Kaii offered to use donations she gets via Venmo but by then, the story of their travels had gotten some traction. Mejía, Kaii, and others received offers of support — financial, legal, and logistical, helping pay for housing, buses, contacting them with pro bono lawyers and even US sponsors to help build their legal cases — from a dispersed but solid LGBTQ community in Miami, Washington, Arizona, New México, and California. Ana says it is all private donations that sustain their trip.

Manny Cortez and Teresa in their room at the house they are staying at in Tijuana.

They traveled by rented buses with human rights personnel at their side and arrived at the beachfront community of Playas de Tijuana. Awaiting them was a swarm of reporters and some very angry neighbors.

Viral videos show women in their 50s aggressively asking the group why they had come. “Don’t you have a house to go to?” said one of them. “How can I know if you are a good person?”

Social networks and local neighborhood group chats exploded, xenophobia and transphobia oozing from the screen. Soon after, a rumor spread that Kaii was an American citizen in charge of a large sex trafficking ring.

Gabriela is a lesbian from Honduras and the mother of a 12-year-old. She declined to give INTO her last name out of fear that her son would be attacked. Both are traveling with the group. When I ask her about the sex-trafficking rumors, she gives me a side look, then a belly laugh, takes a drag of her cigarette and says, “She didn’t pay shit out of pocket and is not into trafficking nothing. People speak, the media speaks … and they can make an ant look like an elephant.”

“People speak, the media speaks … and they can make an ant look like an elephant.”

The same night of their arrival, the angry neighbors featured in the videos went up to the house and apologized to the group. Other people from around the city came to the house offering them warm socks, milk, coffee, eggs, pots and pans. They donated shaving razors, makeup, and toys for the kids.

“Just ask around today,” Kaii says.  “Not one incident, not one fight, not one theft. We are very aware of what the Trump rhetoric has done to many Mexicans, who complain about Trump but then have internalized his ideology.”

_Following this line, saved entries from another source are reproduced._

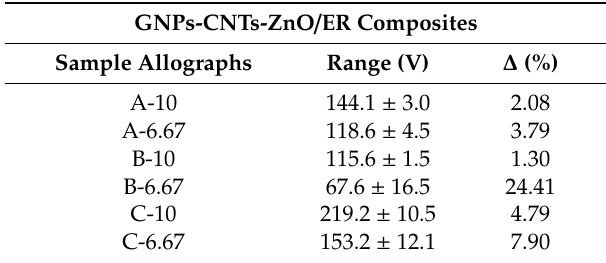
Table 3. Switching threshold voltage of GNPs-CNTs-ZnO / ER samples of six di ff erent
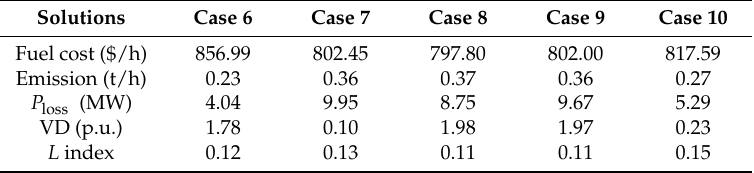
Table 10. Optimal solution of IEEE 30 bus power system for case studies 6 to 10.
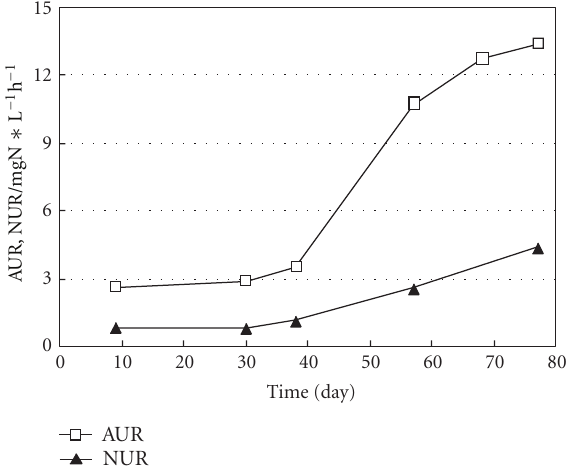
Figure 3: The ammonia uptake rate and nitrite uptake rate of the activated sludge in main-stream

A little more at ease, the group is now attending legal clinics led by the Santa Ana Dreamers Project, a nonprofit based in Cibola County, New Mexico. Those trainings could come in handy if asylum applicants are detained by ICE and sent to the so-called “trans pod” at Cibola County Correctional Center, where many other trans migrants have been detained after crossing the border.

Marisela, 17, from Guatemala, walking into the house where she and a group of other 77 people will wait to seek asylum in the US.

California-based nonprofit Al Otro Lado (The Other Side) is aiding the group with legal counsel and local knowledge of the particular border dynamic at the port of entry dividing Tijuana from San Diego.

“There is still a great need for more lawyers, especially for gay men who have not been the priority,” Kaii says. She is monitoring the arrival of around 40 more LGBTQ individuals; waiting, watching, anticipating a number of LGBTQ migrants breaking away from the caravans and relying on their own support networks, desperate to find safety and solace at the US border and a new life on US soil.